• _Text for analysis_
━━━
[Campaigns-l] Candidate Inclusion

Janet Hawtin lucychili at gmail.com
Fri Aug 11 03:42:43 UTC 2006


On 8/11/06, Jonathan Trenn <jonathan_trenn at yahoo.com> wrote:

> I most definitely want them to participate.  I'm not looking at this as a
> place to bash them.  It doesn't mean it has to be one or the other.  And I'm
> not calling for restrictions against candidate involvement.  My concern is
> that I hope that they end up respecting this for what it is.  So far, from
> what I've seen, many in the political arena haven't.  Which leads me to my
> original point.  We have to be congnizant that a decent amount of people in
> the political arena will not have the purest of motives.
>
> Here's a quick example of abuse, in this case involving YouTube:
> http://abcnews.go.com/GMA/story?id=2273111&page=1

Fair point. OK so we have to be conscious of the possibility of
astroturf, and to be aware that our perspectives might get restricted
by people with vested interests locking down specific issues. And to
find ways to respond to that so that they are only temporary
blockages. Negotiated opinions are not going to be a cakewalk. In some
cases there are likely to be multiple truths even after we negotiate
for common ground and look at options for forwards.
━━━
[Stored data]
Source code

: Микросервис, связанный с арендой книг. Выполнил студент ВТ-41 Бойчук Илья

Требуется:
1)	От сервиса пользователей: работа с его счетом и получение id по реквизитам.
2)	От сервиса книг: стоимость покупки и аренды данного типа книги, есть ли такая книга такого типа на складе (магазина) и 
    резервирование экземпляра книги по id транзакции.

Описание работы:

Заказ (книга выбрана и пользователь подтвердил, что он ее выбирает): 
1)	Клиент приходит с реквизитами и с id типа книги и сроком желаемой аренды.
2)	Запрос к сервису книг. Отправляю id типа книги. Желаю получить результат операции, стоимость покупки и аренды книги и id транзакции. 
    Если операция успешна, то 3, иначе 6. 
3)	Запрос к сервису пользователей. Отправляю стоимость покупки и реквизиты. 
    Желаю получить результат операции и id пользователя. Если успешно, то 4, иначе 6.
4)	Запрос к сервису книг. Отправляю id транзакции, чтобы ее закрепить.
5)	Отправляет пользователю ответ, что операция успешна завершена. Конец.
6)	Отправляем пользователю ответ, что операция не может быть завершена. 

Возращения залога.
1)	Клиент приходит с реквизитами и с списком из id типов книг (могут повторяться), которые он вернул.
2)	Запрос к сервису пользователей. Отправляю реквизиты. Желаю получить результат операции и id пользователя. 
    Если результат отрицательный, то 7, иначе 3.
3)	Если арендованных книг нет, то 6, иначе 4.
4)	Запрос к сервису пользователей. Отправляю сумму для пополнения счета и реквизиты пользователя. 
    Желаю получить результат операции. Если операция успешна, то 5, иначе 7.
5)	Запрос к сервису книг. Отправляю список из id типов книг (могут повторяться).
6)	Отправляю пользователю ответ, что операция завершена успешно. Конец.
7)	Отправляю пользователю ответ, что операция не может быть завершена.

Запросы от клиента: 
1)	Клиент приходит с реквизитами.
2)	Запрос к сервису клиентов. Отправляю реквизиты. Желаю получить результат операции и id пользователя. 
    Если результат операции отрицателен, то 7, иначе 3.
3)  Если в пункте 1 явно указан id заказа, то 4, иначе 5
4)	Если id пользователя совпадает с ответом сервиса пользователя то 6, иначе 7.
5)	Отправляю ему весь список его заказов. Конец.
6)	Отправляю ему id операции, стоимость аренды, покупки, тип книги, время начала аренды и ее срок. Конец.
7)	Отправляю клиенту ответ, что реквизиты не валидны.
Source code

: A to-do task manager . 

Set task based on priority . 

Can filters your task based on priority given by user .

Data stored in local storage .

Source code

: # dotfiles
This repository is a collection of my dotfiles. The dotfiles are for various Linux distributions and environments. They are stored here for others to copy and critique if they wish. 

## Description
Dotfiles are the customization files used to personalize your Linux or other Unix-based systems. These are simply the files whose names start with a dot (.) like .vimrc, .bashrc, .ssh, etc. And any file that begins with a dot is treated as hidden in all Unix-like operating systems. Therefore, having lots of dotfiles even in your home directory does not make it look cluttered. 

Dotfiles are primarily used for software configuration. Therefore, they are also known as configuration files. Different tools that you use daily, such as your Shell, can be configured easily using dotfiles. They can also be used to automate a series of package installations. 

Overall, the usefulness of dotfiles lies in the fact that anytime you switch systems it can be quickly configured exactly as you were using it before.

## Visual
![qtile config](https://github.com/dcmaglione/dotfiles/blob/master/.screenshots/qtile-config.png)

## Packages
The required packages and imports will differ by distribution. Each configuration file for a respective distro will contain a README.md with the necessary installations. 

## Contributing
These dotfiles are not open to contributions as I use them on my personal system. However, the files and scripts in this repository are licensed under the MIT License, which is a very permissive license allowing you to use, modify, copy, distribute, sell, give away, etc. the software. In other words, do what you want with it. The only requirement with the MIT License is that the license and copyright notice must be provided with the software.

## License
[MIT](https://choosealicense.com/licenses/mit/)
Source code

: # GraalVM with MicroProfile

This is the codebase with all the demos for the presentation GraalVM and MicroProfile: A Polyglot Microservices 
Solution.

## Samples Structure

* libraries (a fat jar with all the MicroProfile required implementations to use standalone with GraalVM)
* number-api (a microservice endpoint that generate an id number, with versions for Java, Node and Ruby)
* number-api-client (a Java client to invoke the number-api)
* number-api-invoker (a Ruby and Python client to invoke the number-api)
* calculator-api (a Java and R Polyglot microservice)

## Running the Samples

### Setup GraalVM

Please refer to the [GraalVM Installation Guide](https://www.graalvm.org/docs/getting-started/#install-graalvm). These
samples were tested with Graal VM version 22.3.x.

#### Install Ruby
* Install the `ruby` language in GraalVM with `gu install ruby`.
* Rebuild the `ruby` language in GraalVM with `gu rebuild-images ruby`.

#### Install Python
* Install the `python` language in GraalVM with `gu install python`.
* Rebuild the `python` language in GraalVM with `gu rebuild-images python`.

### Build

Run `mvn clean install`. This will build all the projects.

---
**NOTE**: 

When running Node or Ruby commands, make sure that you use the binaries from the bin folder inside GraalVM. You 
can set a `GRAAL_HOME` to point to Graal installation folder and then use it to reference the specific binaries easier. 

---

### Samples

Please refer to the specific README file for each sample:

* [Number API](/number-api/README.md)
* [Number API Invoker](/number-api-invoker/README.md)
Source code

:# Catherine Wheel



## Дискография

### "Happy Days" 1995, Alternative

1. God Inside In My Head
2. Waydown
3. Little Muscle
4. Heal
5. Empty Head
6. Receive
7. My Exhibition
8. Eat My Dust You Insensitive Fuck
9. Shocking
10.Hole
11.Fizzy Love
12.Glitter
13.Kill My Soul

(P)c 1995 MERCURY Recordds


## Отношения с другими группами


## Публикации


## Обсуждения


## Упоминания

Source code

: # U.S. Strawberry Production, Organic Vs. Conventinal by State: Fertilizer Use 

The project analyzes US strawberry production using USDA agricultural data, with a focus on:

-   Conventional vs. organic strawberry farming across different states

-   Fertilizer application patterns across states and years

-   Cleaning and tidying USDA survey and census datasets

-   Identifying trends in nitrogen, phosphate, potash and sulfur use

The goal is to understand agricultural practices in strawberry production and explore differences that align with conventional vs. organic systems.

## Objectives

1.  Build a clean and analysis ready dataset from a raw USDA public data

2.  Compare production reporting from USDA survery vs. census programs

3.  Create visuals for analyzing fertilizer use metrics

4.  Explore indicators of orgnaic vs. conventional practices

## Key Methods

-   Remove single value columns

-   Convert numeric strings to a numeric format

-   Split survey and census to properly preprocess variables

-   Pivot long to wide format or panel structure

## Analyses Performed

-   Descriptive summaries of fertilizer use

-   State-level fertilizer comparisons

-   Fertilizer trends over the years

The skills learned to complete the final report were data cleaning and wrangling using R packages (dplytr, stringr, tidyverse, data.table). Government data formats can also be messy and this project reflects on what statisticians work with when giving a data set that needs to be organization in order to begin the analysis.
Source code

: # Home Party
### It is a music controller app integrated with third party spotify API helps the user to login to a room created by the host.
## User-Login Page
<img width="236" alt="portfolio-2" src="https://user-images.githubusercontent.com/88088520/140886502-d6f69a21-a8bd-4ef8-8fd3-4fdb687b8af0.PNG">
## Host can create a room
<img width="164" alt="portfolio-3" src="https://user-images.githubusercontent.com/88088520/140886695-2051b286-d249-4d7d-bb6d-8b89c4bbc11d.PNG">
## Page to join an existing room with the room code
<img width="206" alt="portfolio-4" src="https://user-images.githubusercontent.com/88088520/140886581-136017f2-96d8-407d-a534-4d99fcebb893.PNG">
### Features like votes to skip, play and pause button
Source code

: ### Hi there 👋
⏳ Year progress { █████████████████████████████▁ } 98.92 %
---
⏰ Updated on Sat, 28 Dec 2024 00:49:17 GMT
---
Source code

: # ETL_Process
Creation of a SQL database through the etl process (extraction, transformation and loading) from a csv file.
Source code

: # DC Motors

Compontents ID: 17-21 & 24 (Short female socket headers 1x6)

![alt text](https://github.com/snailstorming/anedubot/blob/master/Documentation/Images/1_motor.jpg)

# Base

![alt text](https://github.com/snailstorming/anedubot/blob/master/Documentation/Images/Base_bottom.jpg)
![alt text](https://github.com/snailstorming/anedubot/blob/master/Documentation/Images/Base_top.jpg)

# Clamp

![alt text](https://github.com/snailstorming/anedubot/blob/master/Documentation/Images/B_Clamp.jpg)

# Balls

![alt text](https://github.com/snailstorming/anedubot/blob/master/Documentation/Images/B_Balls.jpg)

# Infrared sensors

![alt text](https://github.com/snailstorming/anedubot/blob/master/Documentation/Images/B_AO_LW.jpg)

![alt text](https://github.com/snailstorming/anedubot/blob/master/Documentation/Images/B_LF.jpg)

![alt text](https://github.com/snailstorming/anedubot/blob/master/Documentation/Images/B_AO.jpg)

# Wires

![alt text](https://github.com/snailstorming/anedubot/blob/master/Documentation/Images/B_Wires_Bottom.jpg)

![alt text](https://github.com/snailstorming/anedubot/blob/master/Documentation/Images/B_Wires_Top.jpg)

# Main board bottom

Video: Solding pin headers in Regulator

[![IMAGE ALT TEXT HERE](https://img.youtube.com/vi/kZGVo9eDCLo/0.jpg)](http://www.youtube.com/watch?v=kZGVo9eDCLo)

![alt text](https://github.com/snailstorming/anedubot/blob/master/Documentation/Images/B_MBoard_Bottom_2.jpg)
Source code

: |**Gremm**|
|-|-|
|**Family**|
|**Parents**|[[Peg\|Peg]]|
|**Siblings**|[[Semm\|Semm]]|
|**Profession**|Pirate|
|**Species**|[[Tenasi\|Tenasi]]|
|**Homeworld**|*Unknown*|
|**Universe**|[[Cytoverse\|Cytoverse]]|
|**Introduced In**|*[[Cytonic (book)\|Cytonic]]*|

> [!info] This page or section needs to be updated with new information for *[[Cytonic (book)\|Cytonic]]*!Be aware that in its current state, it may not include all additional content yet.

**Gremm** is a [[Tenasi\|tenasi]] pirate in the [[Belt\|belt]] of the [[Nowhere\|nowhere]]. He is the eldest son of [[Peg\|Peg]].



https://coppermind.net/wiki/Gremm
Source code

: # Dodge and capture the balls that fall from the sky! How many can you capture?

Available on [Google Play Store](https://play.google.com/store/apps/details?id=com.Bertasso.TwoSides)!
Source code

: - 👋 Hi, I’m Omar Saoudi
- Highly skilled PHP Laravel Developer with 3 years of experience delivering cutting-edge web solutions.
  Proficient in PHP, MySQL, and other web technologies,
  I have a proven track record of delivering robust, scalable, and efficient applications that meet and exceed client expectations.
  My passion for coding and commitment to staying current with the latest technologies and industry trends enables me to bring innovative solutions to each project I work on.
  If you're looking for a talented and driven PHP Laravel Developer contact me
━━━
• _Assigned task_
Rewrite the part of the message on candidate inclusion between "On 8/11/06, Jonathan" and "purest of motives.", inclusive, with "contribute" in place of "participate".

• _Task solution_
On 8/11/06, Jonathan Trenn <jonathan_trenn at yahoo.com> wrote:

> I most definitely want them to contribute.  I'm not looking at this as a
> place to bash them.  It doesn't mean it has to be one or the other.  And I'm
> not calling for restrictions against candidate involvement.  My concern is
> that I hope that they end up respecting this for what it is.  So far, from
> what I've seen, many in the political arena haven't.  Which leads me to my
> original point.  We have to be congnizant that a decent amount of people in
> the political arena will not have the purest of motives.